Saved entries
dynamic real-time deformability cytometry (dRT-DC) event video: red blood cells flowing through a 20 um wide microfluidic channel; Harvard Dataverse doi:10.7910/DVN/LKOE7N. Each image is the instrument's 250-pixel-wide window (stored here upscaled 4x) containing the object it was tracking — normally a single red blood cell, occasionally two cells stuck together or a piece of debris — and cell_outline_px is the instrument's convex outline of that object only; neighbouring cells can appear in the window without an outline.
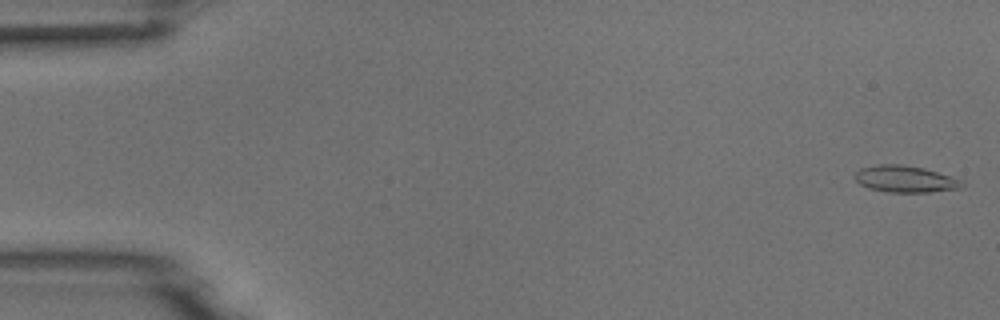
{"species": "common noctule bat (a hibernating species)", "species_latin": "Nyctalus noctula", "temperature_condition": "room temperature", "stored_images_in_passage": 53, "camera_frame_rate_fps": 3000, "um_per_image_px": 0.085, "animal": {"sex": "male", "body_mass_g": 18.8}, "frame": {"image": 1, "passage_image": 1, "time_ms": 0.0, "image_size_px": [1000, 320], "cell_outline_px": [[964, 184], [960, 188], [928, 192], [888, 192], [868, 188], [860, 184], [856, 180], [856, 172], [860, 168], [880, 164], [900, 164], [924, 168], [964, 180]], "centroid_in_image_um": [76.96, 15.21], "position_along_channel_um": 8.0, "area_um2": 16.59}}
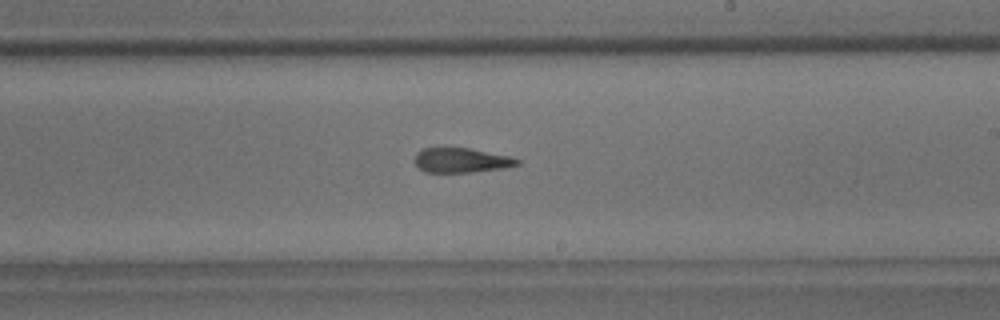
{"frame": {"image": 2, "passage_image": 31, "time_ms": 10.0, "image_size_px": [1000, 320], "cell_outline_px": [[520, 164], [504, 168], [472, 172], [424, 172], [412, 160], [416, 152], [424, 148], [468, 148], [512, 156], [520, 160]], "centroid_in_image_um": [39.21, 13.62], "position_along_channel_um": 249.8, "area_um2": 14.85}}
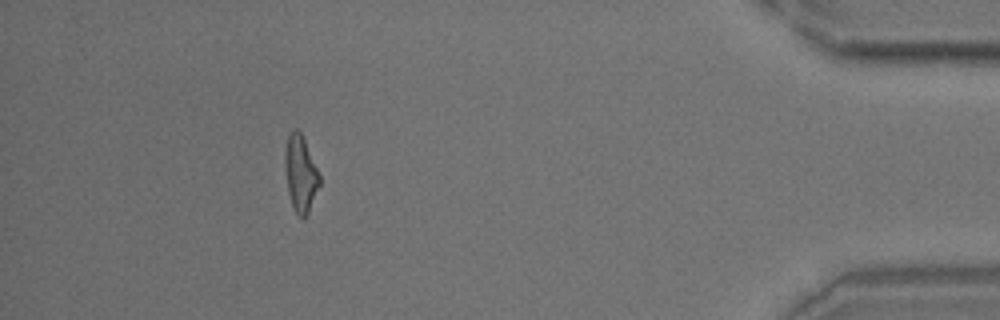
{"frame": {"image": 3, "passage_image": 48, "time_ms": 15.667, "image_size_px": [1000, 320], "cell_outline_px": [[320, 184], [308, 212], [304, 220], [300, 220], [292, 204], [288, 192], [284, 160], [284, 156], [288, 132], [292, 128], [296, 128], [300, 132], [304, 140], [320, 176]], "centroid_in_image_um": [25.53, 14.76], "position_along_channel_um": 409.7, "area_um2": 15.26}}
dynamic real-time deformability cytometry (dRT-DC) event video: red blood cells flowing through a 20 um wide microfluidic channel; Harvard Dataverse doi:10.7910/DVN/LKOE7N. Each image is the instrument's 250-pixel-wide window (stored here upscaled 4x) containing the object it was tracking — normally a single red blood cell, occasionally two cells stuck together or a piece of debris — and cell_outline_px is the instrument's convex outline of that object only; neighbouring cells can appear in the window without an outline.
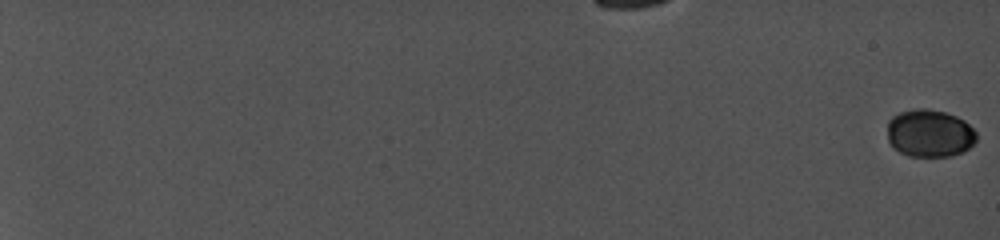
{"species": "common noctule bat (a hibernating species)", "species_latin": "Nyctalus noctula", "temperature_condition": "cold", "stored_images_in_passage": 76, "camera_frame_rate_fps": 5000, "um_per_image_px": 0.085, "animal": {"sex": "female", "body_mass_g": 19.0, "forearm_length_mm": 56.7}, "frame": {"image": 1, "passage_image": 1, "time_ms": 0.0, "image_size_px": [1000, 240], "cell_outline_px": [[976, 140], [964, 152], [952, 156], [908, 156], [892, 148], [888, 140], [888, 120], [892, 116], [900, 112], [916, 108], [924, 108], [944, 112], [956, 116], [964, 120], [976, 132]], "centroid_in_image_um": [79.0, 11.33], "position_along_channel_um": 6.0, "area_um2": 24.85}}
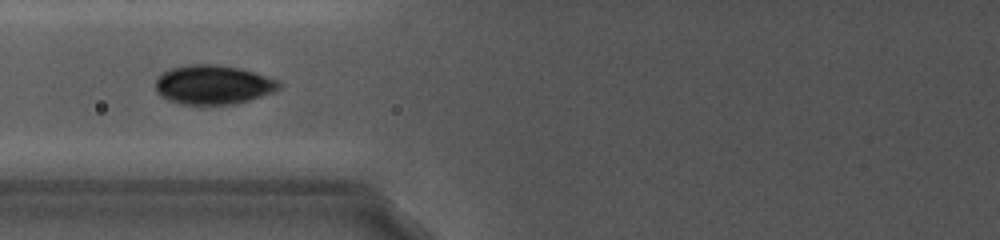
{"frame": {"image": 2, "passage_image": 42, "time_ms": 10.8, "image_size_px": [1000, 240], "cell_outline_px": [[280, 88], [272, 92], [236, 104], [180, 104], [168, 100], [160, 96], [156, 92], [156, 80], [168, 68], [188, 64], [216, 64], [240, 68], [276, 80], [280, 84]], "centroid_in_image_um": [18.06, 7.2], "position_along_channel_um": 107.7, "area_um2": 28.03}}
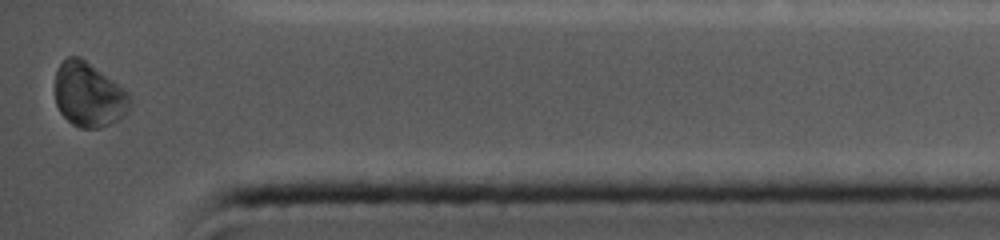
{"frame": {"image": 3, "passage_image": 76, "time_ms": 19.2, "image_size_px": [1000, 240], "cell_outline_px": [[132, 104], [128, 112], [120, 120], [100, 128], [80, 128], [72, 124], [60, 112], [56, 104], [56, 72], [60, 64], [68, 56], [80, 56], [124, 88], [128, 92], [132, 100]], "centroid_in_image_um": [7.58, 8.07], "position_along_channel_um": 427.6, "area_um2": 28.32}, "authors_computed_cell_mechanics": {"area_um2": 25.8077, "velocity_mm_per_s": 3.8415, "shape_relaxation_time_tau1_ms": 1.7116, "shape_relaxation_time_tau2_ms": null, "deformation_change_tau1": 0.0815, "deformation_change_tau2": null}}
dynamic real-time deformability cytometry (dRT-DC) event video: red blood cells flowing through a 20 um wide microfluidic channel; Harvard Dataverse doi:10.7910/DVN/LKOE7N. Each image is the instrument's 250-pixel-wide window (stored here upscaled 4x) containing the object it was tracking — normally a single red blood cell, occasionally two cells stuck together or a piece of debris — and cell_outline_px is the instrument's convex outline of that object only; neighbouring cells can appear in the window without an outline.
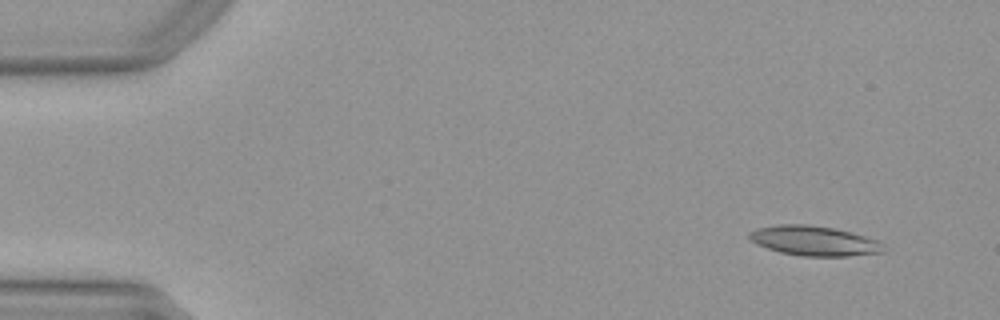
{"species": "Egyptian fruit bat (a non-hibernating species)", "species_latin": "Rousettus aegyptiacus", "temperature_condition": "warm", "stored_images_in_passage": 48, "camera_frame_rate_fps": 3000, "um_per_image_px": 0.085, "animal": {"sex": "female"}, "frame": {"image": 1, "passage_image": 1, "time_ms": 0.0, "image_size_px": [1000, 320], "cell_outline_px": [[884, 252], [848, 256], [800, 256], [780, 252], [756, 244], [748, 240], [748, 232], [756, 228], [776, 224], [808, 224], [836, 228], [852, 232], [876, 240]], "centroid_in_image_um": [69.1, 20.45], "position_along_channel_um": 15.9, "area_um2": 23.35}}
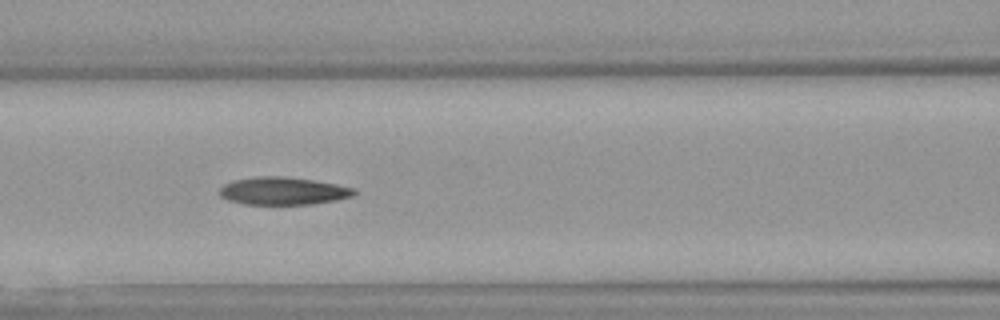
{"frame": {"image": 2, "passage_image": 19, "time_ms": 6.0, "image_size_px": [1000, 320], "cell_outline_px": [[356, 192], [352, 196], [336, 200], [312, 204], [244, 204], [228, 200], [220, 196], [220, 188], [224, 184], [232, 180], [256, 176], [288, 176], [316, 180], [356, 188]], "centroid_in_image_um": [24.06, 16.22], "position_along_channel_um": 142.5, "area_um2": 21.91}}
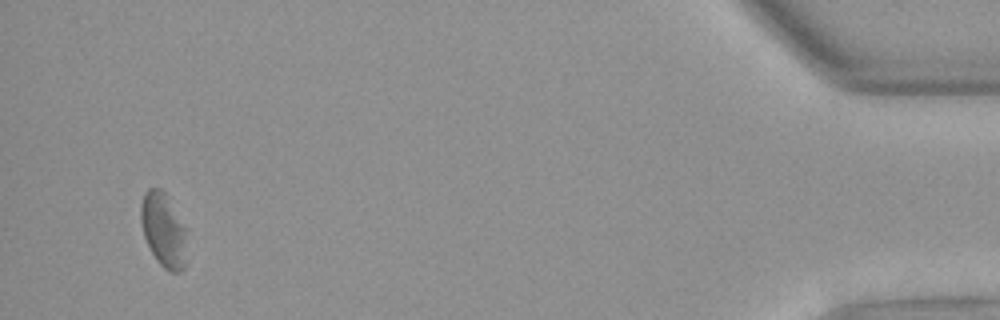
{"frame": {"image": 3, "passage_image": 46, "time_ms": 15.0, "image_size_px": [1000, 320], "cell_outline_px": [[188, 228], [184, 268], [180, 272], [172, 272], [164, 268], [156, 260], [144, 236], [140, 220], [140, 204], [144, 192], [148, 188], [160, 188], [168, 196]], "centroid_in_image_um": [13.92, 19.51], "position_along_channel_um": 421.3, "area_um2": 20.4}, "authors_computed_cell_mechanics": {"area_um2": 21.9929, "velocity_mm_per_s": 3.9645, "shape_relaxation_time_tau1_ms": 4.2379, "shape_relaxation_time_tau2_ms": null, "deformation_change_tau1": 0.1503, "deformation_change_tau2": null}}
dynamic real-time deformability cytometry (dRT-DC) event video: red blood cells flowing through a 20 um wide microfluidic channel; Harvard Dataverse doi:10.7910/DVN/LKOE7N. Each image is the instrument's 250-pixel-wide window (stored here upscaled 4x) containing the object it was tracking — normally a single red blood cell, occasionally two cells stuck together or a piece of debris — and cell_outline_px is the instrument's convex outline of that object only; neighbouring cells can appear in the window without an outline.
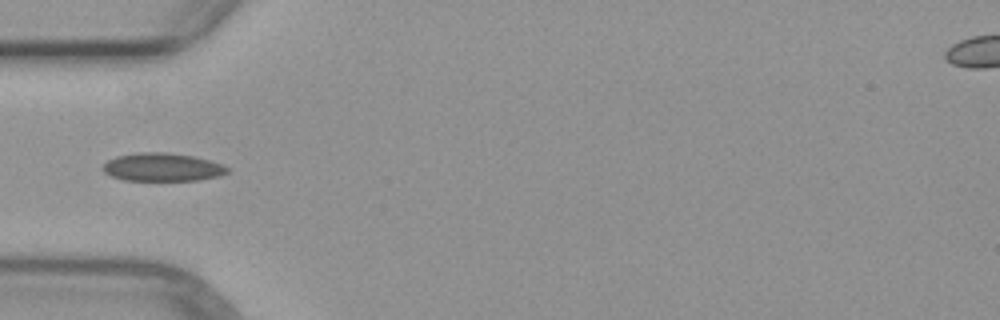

• Task to complete: Word for word, quote the lines above. Omit the pictures.

• Solution below:
dynamic real-time deformability cytometry (dRT-DC) event video: red blood cells flowing through a 20 um wide microfluidic channel; Harvard Dataverse doi:10.7910/DVN/LKOE7N. Each image is the instrument's 250-pixel-wide window (stored here upscaled 4x) containing the object it was tracking — normally a single red blood cell, occasionally two cells stuck together or a piece of debris — and cell_outline_px is the instrument's convex outline of that object only; neighbouring cells can appear in the window without an outline.
{"species": "common noctule bat (a hibernating species)", "species_latin": "Nyctalus noctula", "temperature_condition": "room temperature", "stored_images_in_passage": 53, "camera_frame_rate_fps": 3000, "um_per_image_px": 0.085, "animal": {"sex": "male", "body_mass_g": 18.8}, "frame": {"image": 1, "passage_image": 1, "time_ms": 0.0, "image_size_px": [1000, 320], "cell_outline_px": [[964, 184], [960, 188], [928, 192], [888, 192], [868, 188], [860, 184], [856, 180], [856, 172], [860, 168], [880, 164], [900, 164], [924, 168], [964, 180]], "centroid_in_image_um": [76.96, 15.21], "position_along_channel_um": 8.0, "area_um2": 16.59}}
{"frame": {"image": 2, "passage_image": 31, "time_ms": 10.0, "image_size_px": [1000, 320], "cell_outline_px": [[520, 164], [504, 168], [472, 172], [424, 172], [412, 160], [416, 152], [424, 148], [468, 148], [512, 156], [520, 160]], "centroid_in_image_um": [39.21, 13.62], "position_along_channel_um": 249.8, "area_um2": 14.85}}
{"frame": {"image": 3, "passage_image": 48, "time_ms": 15.667, "image_size_px": [1000, 320], "cell_outline_px": [[320, 184], [308, 212], [304, 220], [300, 220], [292, 204], [288, 192], [284, 160], [284, 156], [288, 132], [292, 128], [296, 128], [300, 132], [304, 140], [320, 176]], "centroid_in_image_um": [25.53, 14.76], "position_along_channel_um": 409.7, "area_um2": 15.26}}
dynamic real-time deformability cytometry (dRT-DC) event video: red blood cells flowing through a 20 um wide microfluidic channel; Harvard Dataverse doi:10.7910/DVN/LKOE7N. Each image is the instrument's 250-pixel-wide window (stored here upscaled 4x) containing the object it was tracking — normally a single red blood cell, occasionally two cells stuck together or a piece of debris — and cell_outline_px is the instrument's convex outline of that object only; neighbouring cells can appear in the window without an outline.
{"species": "common noctule bat (a hibernating species)", "species_latin": "Nyctalus noctula", "temperature_condition": "cold", "stored_images_in_passage": 76, "camera_frame_rate_fps": 5000, "um_per_image_px": 0.085, "animal": {"sex": "female", "body_mass_g": 19.0, "forearm_length_mm": 56.7}, "frame": {"image": 1, "passage_image": 1, "time_ms": 0.0, "image_size_px": [1000, 240], "cell_outline_px": [[976, 140], [964, 152], [952, 156], [908, 156], [892, 148], [888, 140], [888, 120], [892, 116], [900, 112], [916, 108], [924, 108], [944, 112], [956, 116], [964, 120], [976, 132]], "centroid_in_image_um": [79.0, 11.33], "position_along_channel_um": 6.0, "area_um2": 24.85}}
{"frame": {"image": 2, "passage_image": 42, "time_ms": 10.8, "image_size_px": [1000, 240], "cell_outline_px": [[280, 88], [272, 92], [236, 104], [180, 104], [168, 100], [160, 96], [156, 92], [156, 80], [168, 68], [188, 64], [216, 64], [240, 68], [276, 80], [280, 84]], "centroid_in_image_um": [18.06, 7.2], "position_along_channel_um": 107.7, "area_um2": 28.03}}
{"frame": {"image": 3, "passage_image": 76, "time_ms": 19.2, "image_size_px": [1000, 240], "cell_outline_px": [[132, 104], [128, 112], [120, 120], [100, 128], [80, 128], [72, 124], [60, 112], [56, 104], [56, 72], [60, 64], [68, 56], [80, 56], [124, 88], [128, 92], [132, 100]], "centroid_in_image_um": [7.58, 8.07], "position_along_channel_um": 427.6, "area_um2": 28.32}, "authors_computed_cell_mechanics": {"area_um2": 25.8077, "velocity_mm_per_s": 3.8415, "shape_relaxation_time_tau1_ms": 1.7116, "shape_relaxation_time_tau2_ms": null, "deformation_change_tau1": 0.0815, "deformation_change_tau2": null}}
dynamic real-time deformability cytometry (dRT-DC) event video: red blood cells flowing through a 20 um wide microfluidic channel; Harvard Dataverse doi:10.7910/DVN/LKOE7N. Each image is the instrument's 250-pixel-wide window (stored here upscaled 4x) containing the object it was tracking — normally a single red blood cell, occasionally two cells stuck together or a piece of debris — and cell_outline_px is the instrument's convex outline of that object only; neighbouring cells can appear in the window without an outline.
{"species": "Egyptian fruit bat (a non-hibernating species)", "species_latin": "Rousettus aegyptiacus", "temperature_condition": "warm", "stored_images_in_passage": 48, "camera_frame_rate_fps": 3000, "um_per_image_px": 0.085, "animal": {"sex": "female"}, "frame": {"image": 1, "passage_image": 1, "time_ms": 0.0, "image_size_px": [1000, 320], "cell_outline_px": [[884, 252], [848, 256], [800, 256], [780, 252], [756, 244], [748, 240], [748, 232], [756, 228], [776, 224], [808, 224], [836, 228], [852, 232], [876, 240]], "centroid_in_image_um": [69.1, 20.45], "position_along_channel_um": 15.9, "area_um2": 23.35}}
{"frame": {"image": 2, "passage_image": 19, "time_ms": 6.0, "image_size_px": [1000, 320], "cell_outline_px": [[356, 192], [352, 196], [336, 200], [312, 204], [244, 204], [228, 200], [220, 196], [220, 188], [224, 184], [232, 180], [256, 176], [288, 176], [316, 180], [356, 188]], "centroid_in_image_um": [24.06, 16.22], "position_along_channel_um": 142.5, "area_um2": 21.91}}
{"frame": {"image": 3, "passage_image": 46, "time_ms": 15.0, "image_size_px": [1000, 320], "cell_outline_px": [[188, 228], [184, 268], [180, 272], [172, 272], [164, 268], [156, 260], [144, 236], [140, 220], [140, 204], [144, 192], [148, 188], [160, 188], [168, 196]], "centroid_in_image_um": [13.92, 19.51], "position_along_channel_um": 421.3, "area_um2": 20.4}, "authors_computed_cell_mechanics": {"area_um2": 21.9929, "velocity_mm_per_s": 3.9645, "shape_relaxation_time_tau1_ms": 4.2379, "shape_relaxation_time_tau2_ms": null, "deformation_change_tau1": 0.1503, "deformation_change_tau2": null}}
dynamic real-time deformability cytometry (dRT-DC) event video: red blood cells flowing through a 20 um wide microfluidic channel; Harvard Dataverse doi:10.7910/DVN/LKOE7N. Each image is the instrument's 250-pixel-wide window (stored here upscaled 4x) containing the object it was tracking — normally a single red blood cell, occasionally two cells stuck together or a piece of debris — and cell_outline_px is the instrument's convex outline of that object only; neighbouring cells can appear in the window without an outline.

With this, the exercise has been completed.